Exercise objective:
Please repeat the records exactly. The pictures are to be left out.
::: Dataset content :::
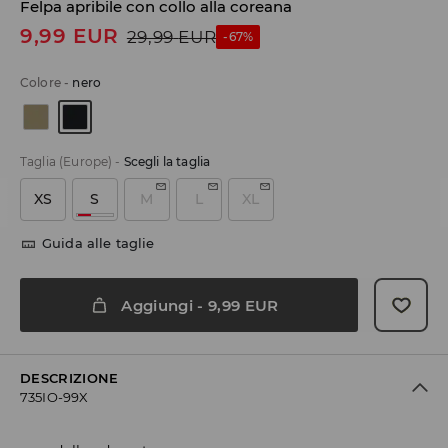
Felpa apribile con collo alla coreana
9,99
EUR
29,99
EUR
-67%
Colore
-
nero
Taglia (Europe)
-
Scegli la taglia
XS
S
M
L
XL
Guida alle taglie
Aggiungi
-
9,99
EUR
DESCRIZIONE
735IO-99X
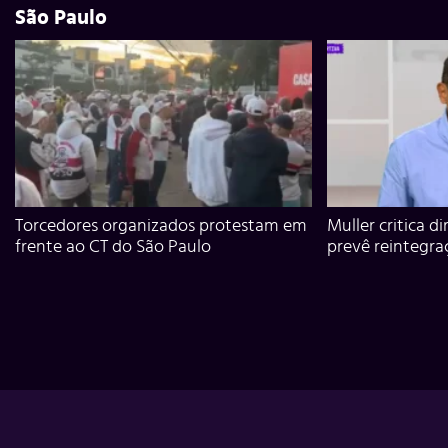
São Paulo
Torcedores organizados protestam em
Muller critica d
frente ao CT do São Paulo
prevê reintegra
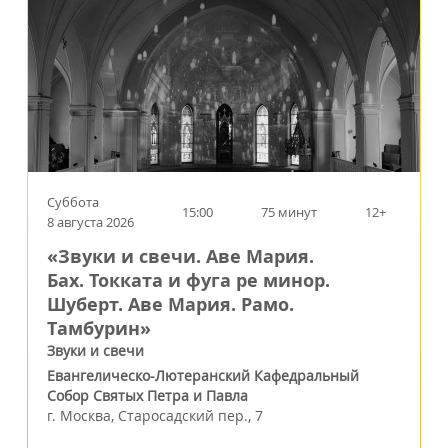
Суббота
15:00
75 минут
12+
8 августа 2026
«Звуки и свечи. Аве Мария.
Бах. Токката и фуга ре минор.
Шуберт. Аве Мария. Рамо.
Тамбурин»
Звуки и свечи
Евангелическо-Лютеранский Кафедральный
Собор Святых Петра и Павла
г.
Москва
,
Старосадский пер., 7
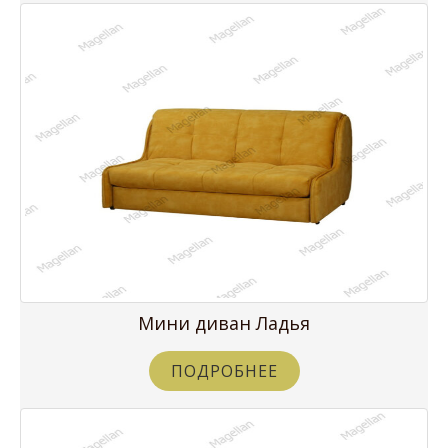
Мини диван Ладья
ПОДРОБНЕЕ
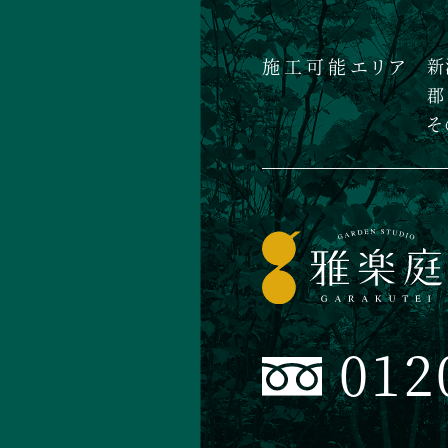
施工可能エリア
新
郡
そ
012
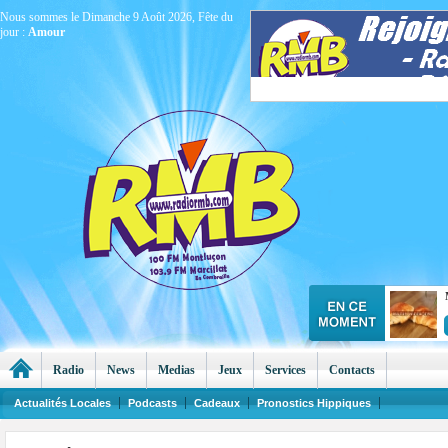
Nous sommes le Dimanche 9 Août 2026, Fête du
jour :
Amour
Radio
News
Medias
Jeux
Services
Contacts
Actualités Locales
Podcasts
Cadeaux
Pronostics Hippiques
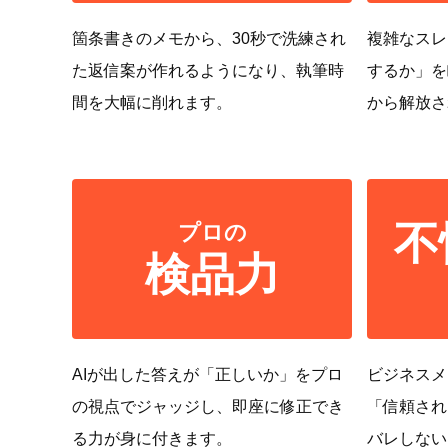
箇条書きのメモから、30秒で洗練され
複雑なスレ
た返信案が作れるようになり、執筆時
するか」を
間を大幅に削れます。
から解放さ
不
プロの
検品力
AIが出した答えが「正しいか」をプロ
ビジネスメ
の視点でジャッジし、即座に修正でき
「信頼され
る力が身に付きます。
バレしない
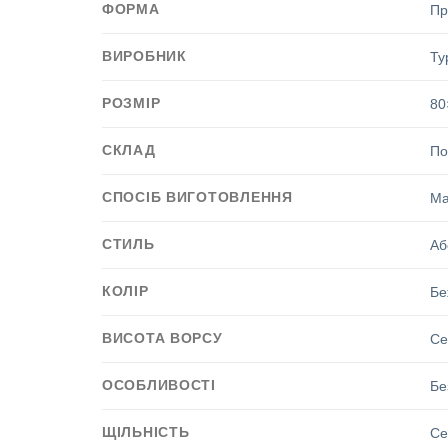
ФОРМА
Пр
ВИРОБНИК
Ту
РОЗМІР
80
СКЛАД
По
СПОСІБ ВИГОТОВЛЕННЯ
Ма
СТИЛЬ
Аб
КОЛІР
Бе
ВИСОТА ВОРСУ
Се
ОСОБЛИВОСТІ
Бе
ЩІЛЬНІСТЬ
Се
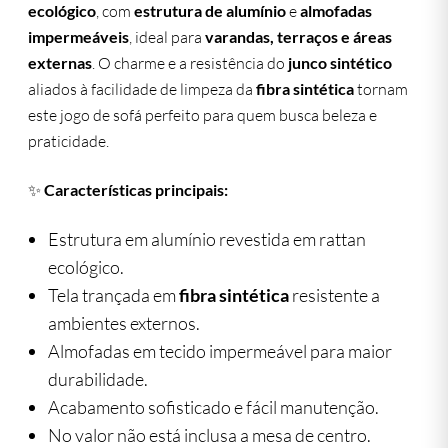
ecológico
, com
estrutura de alumínio
e
almofadas
impermeáveis
, ideal para
varandas, terraços e áreas
externas
. O charme e a resistência do
junco sintético
aliados à facilidade de limpeza da
fibra sintética
tornam
este jogo de sofá perfeito para quem busca beleza e
praticidade.
✨
Características principais:
Estrutura em alumínio revestida em rattan
ecológico.
Tela trançada em
fibra sintética
resistente a
ambientes externos.
Almofadas em tecido impermeável para maior
durabilidade.
Acabamento sofisticado e fácil manutenção.
No valor não está inclusa a mesa de centro.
:::
Solved exercise:
Felpa apribile con collo alla coreana
9,99
EUR
29,99
EUR
-67%
Colore
-
nero
Taglia (Europe)
-
Scegli la taglia
XS
S
M
L
XL
Guida alle taglie
Aggiungi
-
9,99
EUR
DESCRIZIONE
735IO-99X
São Paulo
Torcedores organizados protestam em
Muller critica d
frente ao CT do São Paulo
prevê reintegra
Суббота
15:00
75 минут
12+
8 августа 2026
«Звуки и свечи. Аве Мария.
Бах. Токката и фуга ре минор.
Шуберт. Аве Мария. Рамо.
Тамбурин»
Звуки и свечи
Евангелическо-Лютеранский Кафедральный
Собор Святых Петра и Павла
г.
Москва
,
Старосадский пер., 7
Мини диван Ладья
ПОДРОБНЕЕ
施工可能エリア
新
郡
そ
012
Nous sommes le Dimanche 9 Août 2026, Fête du
jour :
Amour
Radio
News
Medias
Jeux
Services
Contacts
Actualités Locales
Podcasts
Cadeaux
Pronostics Hippiques
箇条書きのメモから、30秒で洗練され
複雑なスレ
た返信案が作れるようになり、執筆時
するか」を
間を大幅に削れます。
から解放さ
不
プロの
検品力
AIが出した答えが「正しいか」をプロ
ビジネスメ
の視点でジャッジし、即座に修正でき
「信頼され
る力が身に付きます。
バレしない
ФОРМА
Пр
ВИРОБНИК
Ту
РОЗМІР
80
СКЛАД
По
СПОСІБ ВИГОТОВЛЕННЯ
Ма
СТИЛЬ
Аб
КОЛІР
Бе
ВИСОТА ВОРСУ
Се
ОСОБЛИВОСТІ
Бе
ЩІЛЬНІСТЬ
Се
ecológico
, com
estrutura de alumínio
e
almofadas
impermeáveis
, ideal para
varandas, terraços e áreas
externas
. O charme e a resistência do
junco sintético
aliados à facilidade de limpeza da
fibra sintética
tornam
este jogo de sofá perfeito para quem busca beleza e
praticidade.
✨
Características principais:
Estrutura em alumínio revestida em rattan
ecológico.
Tela trançada em
fibra sintética
resistente a
ambientes externos.
Almofadas em tecido impermeável para maior
durabilidade.
Acabamento sofisticado e fácil manutenção.
No valor não está inclusa a mesa de centro.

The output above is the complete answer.